__Part of a data file__
##########

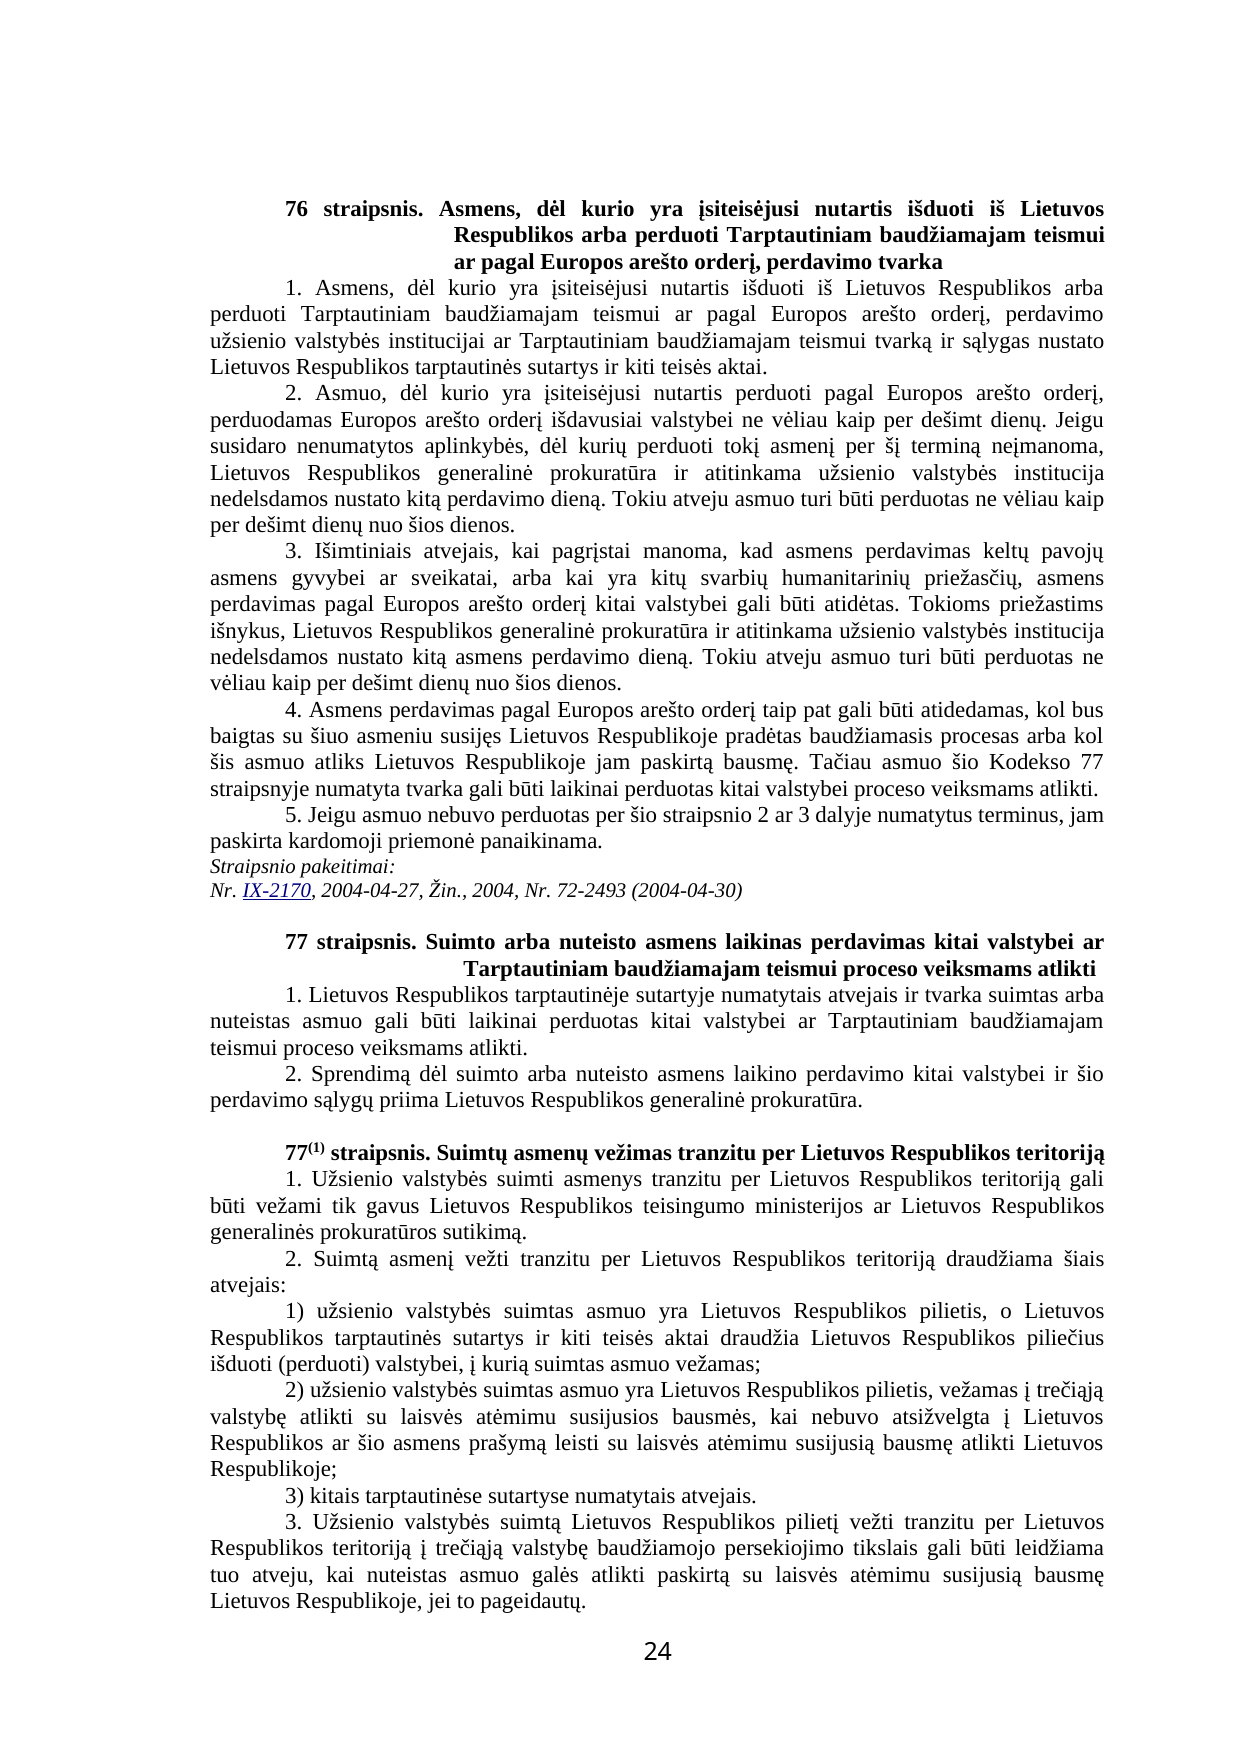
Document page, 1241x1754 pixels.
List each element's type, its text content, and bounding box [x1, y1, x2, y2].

text 1. Asmens, dėl kurio yra įsiteisėjusi nutartis išduoti iš Lietuvos Respublikos arba perduoti Tarptautiniam baudžiamajam teismui ar pagal Europos arešto orderį, perdavimo užsienio valstybės institucijai ar Tarptautiniam baudžiamajam teismui tvarką ir sąlygas nustato Lietuvos Respublikos tarptautinės sutartys ir kiti teisės aktai. [210, 274, 1106, 379]
text 2. Sprendimą dėl suimto arba nuteisto asmens laikino perdavimo kitai valstybei ir šio perdavimo sąlygų priima Lietuvos Respublikos generalinė prokuratūra. [210, 1060, 1106, 1113]
text 2. Asmuo, dėl kurio yra įsiteisėjusi nutartis perduoti pagal Europos arešto orderį, perduodamas Europos arešto orderį išdavusiai valstybei ne vėliau kaip per dešimt dienų. Jeigu susidaro nenumatytos aplinkybės, dėl kurių perduoti tokį asmenį per šį terminą neįmanoma, Lietuvos Respublikos generalinė prokuratūra ir atitinkama užsienio valstybės institucija nedelsdamos nustato kitą perdavimo dieną. Tokiu atveju asmuo turi būti perduotas ne vėliau kaip per dešimt dienų nuo šios dienos. [210, 379, 1106, 538]
text 3. Išimtiniais atvejais, kai pagrįstai manoma, kad asmens perdavimas keltų pavojų asmens gyvybei ar sveikatai, arba kai yra kitų svarbių humanitarinių priežasčių, asmens perdavimas pagal Europos arešto orderį kitai valstybei gali būti atidėtas. Tokioms priežastims išnykus, Lietuvos Respublikos generalinė prokuratūra ir atitinkama užsienio valstybės institucija nedelsdamos nustato kitą asmens perdavimo dieną. Tokiu atveju asmuo turi būti perduotas ne vėliau kaip per dešimt dienų nuo šios dienos. [210, 538, 1106, 696]
text 5. Jeigu asmuo nebuvo perduotas per šio straipsnio 2 ar 3 dalyje numatytus terminus, jam paskirta kardomoji priemonė panaikinama. [210, 801, 1106, 854]
text 77 straipsnis. Suimto arba nuteisto asmens laikinas perdavimas kitai valstybei ar Tarptautiniam baudžiamajam teismui proceso veiksmams atlikti [285, 928, 1106, 981]
text 1. Lietuvos Respublikos tarptautinėje sutartyje numatytais atvejais ir tvarka suimtas arba nuteistas asmuo gali būti laikinai perduotas kitai valstybei ar Tarptautiniam baudžiamajam teismui proceso veiksmams atlikti. [210, 981, 1106, 1060]
text 1) užsienio valstybės suimtas asmuo yra Lietuvos Respublikos pilietis, o Lietuvos Respublikos tarptautinės sutartys ir kiti teisės aktai draudžia Lietuvos Respublikos piliečius išduoti (perduoti) valstybei, į kurią suimtas asmuo vežamas; [210, 1297, 1106, 1376]
text 1. Užsienio valstybės suimti asmenys tranzitu per Lietuvos Respublikos teritoriją gali būti vežami tik gavus Lietuvos Respublikos teisingumo ministerijos ar Lietuvos Respublikos generalinės prokuratūros sutikimą. [210, 1166, 1106, 1244]
text Straipsnio pakeitimai: [210, 854, 1106, 878]
text 77(1) straipsnis. Suimtų asmenų vežimas tranzitu per Lietuvos Respublikos teritoriją [285, 1139, 1106, 1166]
text 2. Suimtą asmenį vežti tranzitu per Lietuvos Respublikos teritoriją draudžiama šiais atvejais: [210, 1244, 1106, 1297]
text 3) kitais tarptautinėse sutartyse numatytais atvejais. [210, 1482, 1106, 1508]
text 4. Asmens perdavimas pagal Europos arešto orderį taip pat gali būti atidedamas, kol bus baigtas su šiuo asmeniu susijęs Lietuvos Respublikoje pradėtas baudžiamasis procesas arba kol šis asmuo atliks Lietuvos Respublikoje jam paskirtą bausmę. Tačiau asmuo šio Kodekso 77 straipsnyje numatyta tvarka gali būti laikinai perduotas kitai valstybei proceso veiksmams atlikti. [210, 696, 1106, 801]
text 76 straipsnis. Asmens, dėl kurio yra įsiteisėjusi nutartis išduoti iš Lietuvos Respublikos arba perduoti Tarptautiniam baudžiamajam teismui ar pagal Europos arešto orderį, perdavimo tvarka [285, 195, 1106, 274]
text 3. Užsienio valstybės suimtą Lietuvos Respublikos pilietį vežti tranzitu per Lietuvos Respublikos teritoriją į trečiąją valstybę baudžiamojo persekiojimo tikslais gali būti leidžiama tuo atveju, kai nuteistas asmuo galės atlikti paskirtą su laisvės atėmimu susijusią bausmę Lietuvos Respublikoje, jei to pageidautų. [210, 1508, 1106, 1613]
text Nr. IX-2170, 2004-04-27, Žin., 2004, Nr. 72-2493 (2004-04-30) [210, 878, 1106, 902]
text 2) užsienio valstybės suimtas asmuo yra Lietuvos Respublikos pilietis, vežamas į trečiąją valstybę atlikti su laisvės atėmimu susijusios bausmės, kai nebuvo atsižvelgta į Lietuvos Respublikos ar šio asmens prašymą leisti su laisvės atėmimu susijusią bausmę atlikti Lietuvos Respublikoje; [210, 1376, 1106, 1482]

##########

Update the records above by replacing every occurrence of "Lietuvos Respublikos" with "LR" and leaving everything else unchanged. Leave the pictures out of your answer.

Document page, 1241x1754 pixels.
List each element's type, its text content, and bounding box [x1, y1, x2, y2].

text 1. Asmens, dėl kurio yra įsiteisėjusi nutartis išduoti iš LR arba perduoti Tarptautiniam baudžiamajam teismui ar pagal Europos arešto orderį, perdavimo užsienio valstybės institucijai ar Tarptautiniam baudžiamajam teismui tvarką ir sąlygas nustato LR tarptautinės sutartys ir kiti teisės aktai. [210, 274, 1106, 379]
text 2. Sprendimą dėl suimto arba nuteisto asmens laikino perdavimo kitai valstybei ir šio perdavimo sąlygų priima LR generalinė prokuratūra. [210, 1060, 1106, 1113]
text 2. Asmuo, dėl kurio yra įsiteisėjusi nutartis perduoti pagal Europos arešto orderį, perduodamas Europos arešto orderį išdavusiai valstybei ne vėliau kaip per dešimt dienų. Jeigu susidaro nenumatytos aplinkybės, dėl kurių perduoti tokį asmenį per šį terminą neįmanoma, LR generalinė prokuratūra ir atitinkama užsienio valstybės institucija nedelsdamos nustato kitą perdavimo dieną. Tokiu atveju asmuo turi būti perduotas ne vėliau kaip per dešimt dienų nuo šios dienos. [210, 379, 1106, 538]
text 3. Išimtiniais atvejais, kai pagrįstai manoma, kad asmens perdavimas keltų pavojų asmens gyvybei ar sveikatai, arba kai yra kitų svarbių humanitarinių priežasčių, asmens perdavimas pagal Europos arešto orderį kitai valstybei gali būti atidėtas. Tokioms priežastims išnykus, LR generalinė prokuratūra ir atitinkama užsienio valstybės institucija nedelsdamos nustato kitą asmens perdavimo dieną. Tokiu atveju asmuo turi būti perduotas ne vėliau kaip per dešimt dienų nuo šios dienos. [210, 538, 1106, 696]
text 5. Jeigu asmuo nebuvo perduotas per šio straipsnio 2 ar 3 dalyje numatytus terminus, jam paskirta kardomoji priemonė panaikinama. [210, 801, 1106, 854]
text 77 straipsnis. Suimto arba nuteisto asmens laikinas perdavimas kitai valstybei ar Tarptautiniam baudžiamajam teismui proceso veiksmams atlikti [285, 928, 1106, 981]
text 1. LR tarptautinėje sutartyje numatytais atvejais ir tvarka suimtas arba nuteistas asmuo gali būti laikinai perduotas kitai valstybei ar Tarptautiniam baudžiamajam teismui proceso veiksmams atlikti. [210, 981, 1106, 1060]
text 1) užsienio valstybės suimtas asmuo yra LR pilietis, o LR tarptautinės sutartys ir kiti teisės aktai draudžia LR piliečius išduoti (perduoti) valstybei, į kurią suimtas asmuo vežamas; [210, 1297, 1106, 1376]
text 1. Užsienio valstybės suimti asmenys tranzitu per LR teritoriją gali būti vežami tik gavus LR teisingumo ministerijos ar LR generalinės prokuratūros sutikimą. [210, 1166, 1106, 1244]
text Straipsnio pakeitimai: [210, 854, 1106, 878]
text 77(1) straipsnis. Suimtų asmenų vežimas tranzitu per LR teritoriją [285, 1139, 1106, 1166]
text 2. Suimtą asmenį vežti tranzitu per LR teritoriją draudžiama šiais atvejais: [210, 1244, 1106, 1297]
text 3) kitais tarptautinėse sutartyse numatytais atvejais. [210, 1482, 1106, 1508]
text 4. Asmens perdavimas pagal Europos arešto orderį taip pat gali būti atidedamas, kol bus baigtas su šiuo asmeniu susijęs Lietuvos Respublikoje pradėtas baudžiamasis procesas arba kol šis asmuo atliks Lietuvos Respublikoje jam paskirtą bausmę. Tačiau asmuo šio Kodekso 77 straipsnyje numatyta tvarka gali būti laikinai perduotas kitai valstybei proceso veiksmams atlikti. [210, 696, 1106, 801]
text 76 straipsnis. Asmens, dėl kurio yra įsiteisėjusi nutartis išduoti iš LR arba perduoti Tarptautiniam baudžiamajam teismui ar pagal Europos arešto orderį, perdavimo tvarka [285, 195, 1106, 274]
text 3. Užsienio valstybės suimtą LR pilietį vežti tranzitu per LR teritoriją į trečiąją valstybę baudžiamojo persekiojimo tikslais gali būti leidžiama tuo atveju, kai nuteistas asmuo galės atlikti paskirtą su laisvės atėmimu susijusią bausmę Lietuvos Respublikoje, jei to pageidautų. [210, 1508, 1106, 1613]
text Nr. IX-2170, 2004-04-27, Žin., 2004, Nr. 72-2493 (2004-04-30) [210, 878, 1106, 902]
text 2) užsienio valstybės suimtas asmuo yra LR pilietis, vežamas į trečiąją valstybę atlikti su laisvės atėmimu susijusios bausmės, kai nebuvo atsižvelgta į LR ar šio asmens prašymą leisti su laisvės atėmimu susijusią bausmę atlikti Lietuvos Respublikoje; [210, 1376, 1106, 1482]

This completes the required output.